Task directions: Copy the lines below, word for word, from the first through the line containing "Figure 9. Vertical". Leave the pictures out.

Provided entries:

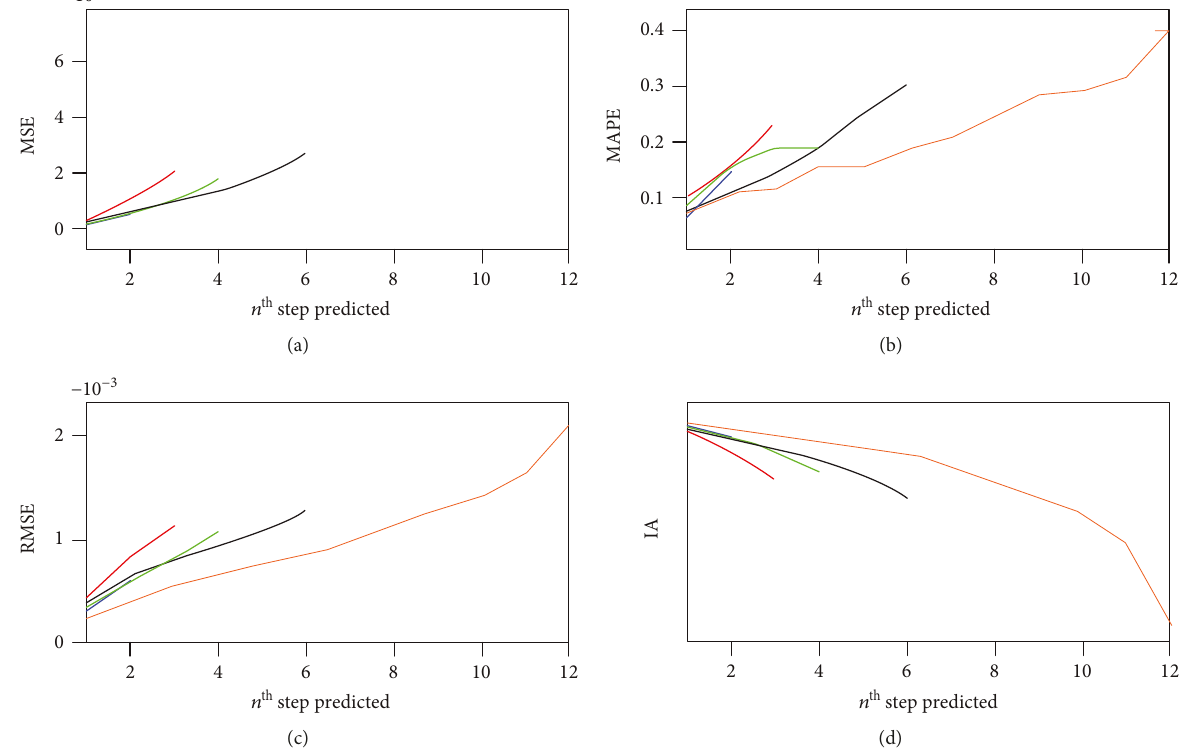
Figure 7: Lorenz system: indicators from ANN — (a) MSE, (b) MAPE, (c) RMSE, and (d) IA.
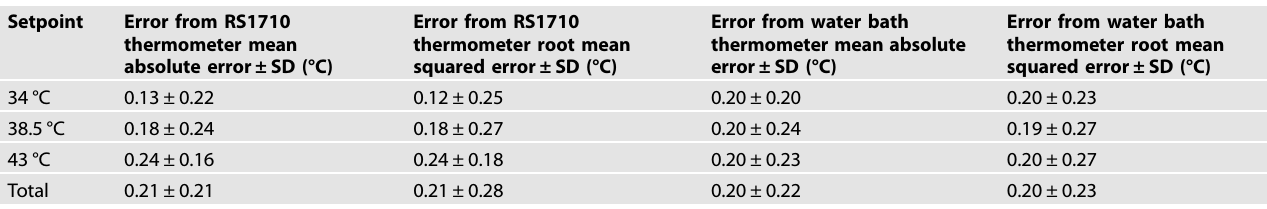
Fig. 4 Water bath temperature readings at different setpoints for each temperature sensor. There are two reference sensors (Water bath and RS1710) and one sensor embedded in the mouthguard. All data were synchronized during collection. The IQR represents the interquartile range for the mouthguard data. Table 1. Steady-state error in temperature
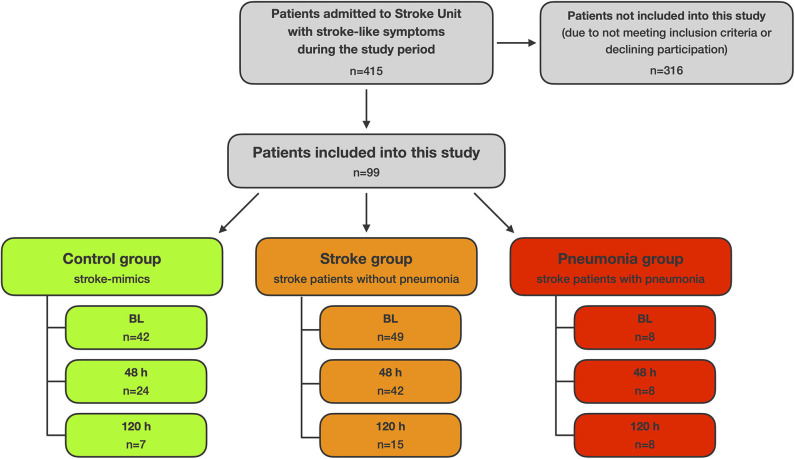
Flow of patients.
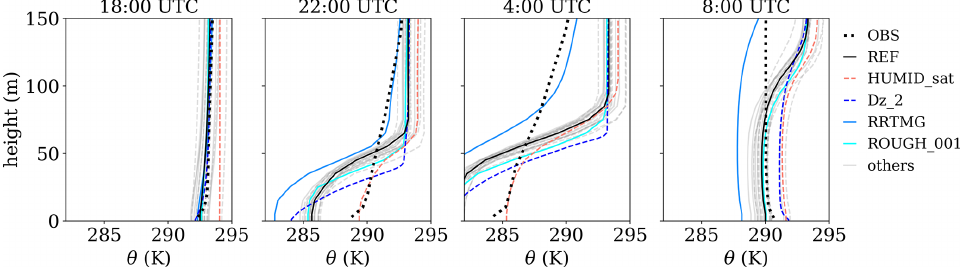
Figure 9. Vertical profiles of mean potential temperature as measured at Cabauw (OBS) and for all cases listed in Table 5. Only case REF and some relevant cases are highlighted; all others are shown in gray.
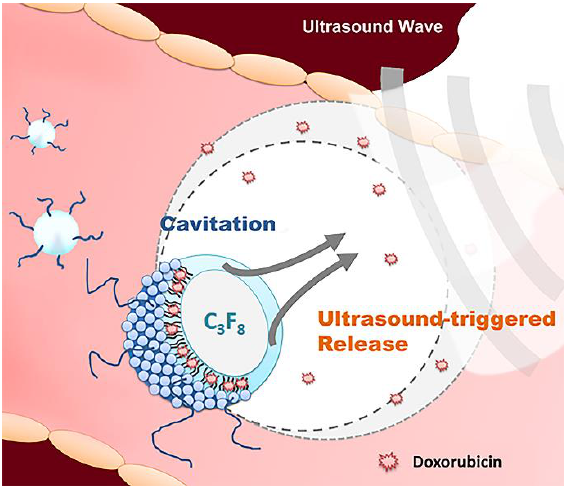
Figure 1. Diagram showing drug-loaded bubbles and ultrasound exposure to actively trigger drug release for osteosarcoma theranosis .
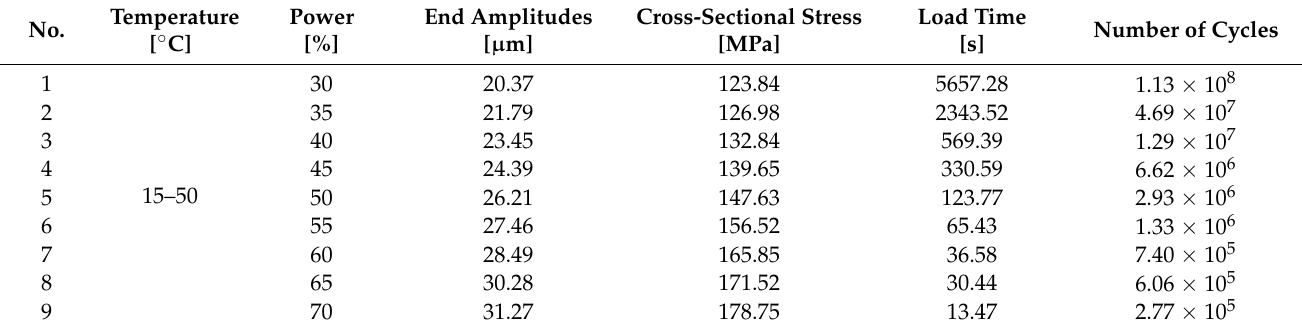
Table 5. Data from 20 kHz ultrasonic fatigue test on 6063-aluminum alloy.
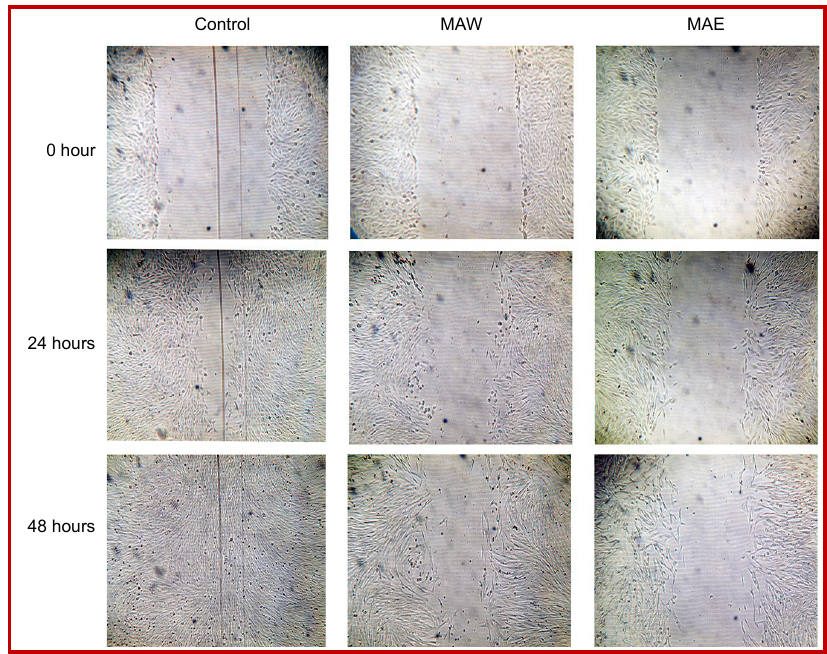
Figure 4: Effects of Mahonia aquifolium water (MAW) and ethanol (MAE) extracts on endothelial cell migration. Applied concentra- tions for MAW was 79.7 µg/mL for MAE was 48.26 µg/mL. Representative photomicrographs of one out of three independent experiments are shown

Response for this exercise:
Figure 7: Lorenz system: indicators from ANN — (a) MSE, (b) MAPE, (c) RMSE, and (d) IA.
Fig. 4 Water bath temperature readings at different setpoints for each temperature sensor. There are two reference sensors (Water bath and RS1710) and one sensor embedded in the mouthguard. All data were synchronized during collection. The IQR represents the interquartile range for the mouthguard data. Table 1. Steady-state error in temperature
Flow of patients.
Figure 9. Vertical profiles of mean potential temperature as measured at Cabauw (OBS) and for all cases listed in Table 5. Only case REF and some relevant cases are highlighted; all others are shown in gray.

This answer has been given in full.